Dostał furii, gdyż żona odmówiła mu seksu. Zastrzelił 6. miesięcznego synka

Do ogromnej tragedii doszło w mieście Luziânia w Brazylii. 25. letni Maycon Salustiano Silva zastrzelił swojego synka po tym, gdy jego żona, 20. letnia Jeniffer, odmówiła mu seksu.


zdjęcia: Facebook

W środę, 12. września, mężczyzna obudził się rano i domagał się od żony seksu. Kobieta odmówiła mu ponieważ była zmęczona i nie miała ochoty na współżycie. Wtedy Maycon dostał szału. Wyszedł z sypialni, do której po chwili wrócił z pistoletem. Chciał zastrzelić żonę. Gdy wymierzył do niej z broni kobieta zaczęła go błagać, żeby uspokoił się. To jeszcze bardziej rozsierdziło 25. latka. 
Przyłożył pistolet do klatki piersiowej 6. miesięcznego synka i zastrzelił go.
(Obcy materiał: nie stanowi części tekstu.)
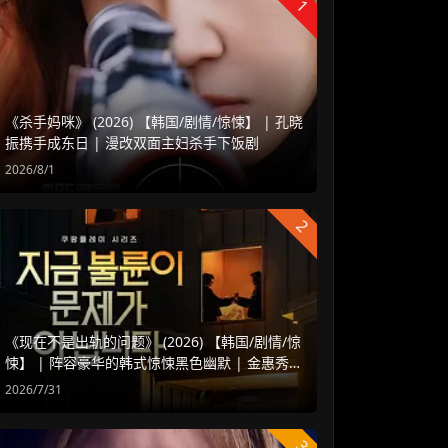
1
《杀手妈咪》 (2026) 【韩国/剧情/惊悚】 | 孔晓
振携手成东日 | 漫改双面主妇杀手下饭剧
2026/8/1
2
《现在不是出轨的问题》 (2026) 【韩国/剧情/惊
悚】 | 阵容豪华的韩式惊悚黑色幽默 | 金惠秀 x
赵汝贞强强联手
2026/7/31
3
Sąsiad zeznał, że było słychać krzyki matki i błaganie o pomoc. Wkrótce wszystko ucichło. Dwie godziny później na miejsce wezwano policję oraz karetkę. Przybyli ratownicy stwierdzili zgon chłopczyka. Jeniffer, zapytana przez śledczych o to, dlaczego po takim czasie wezwała pomoc, odpowiedziała, że była w szoku.


Maycon Salustiano Silva został zatrzymany. Policjantom powiedział, że niczego nie pamięta, gdyż wcześniej pił alkohol i palił marihuanę.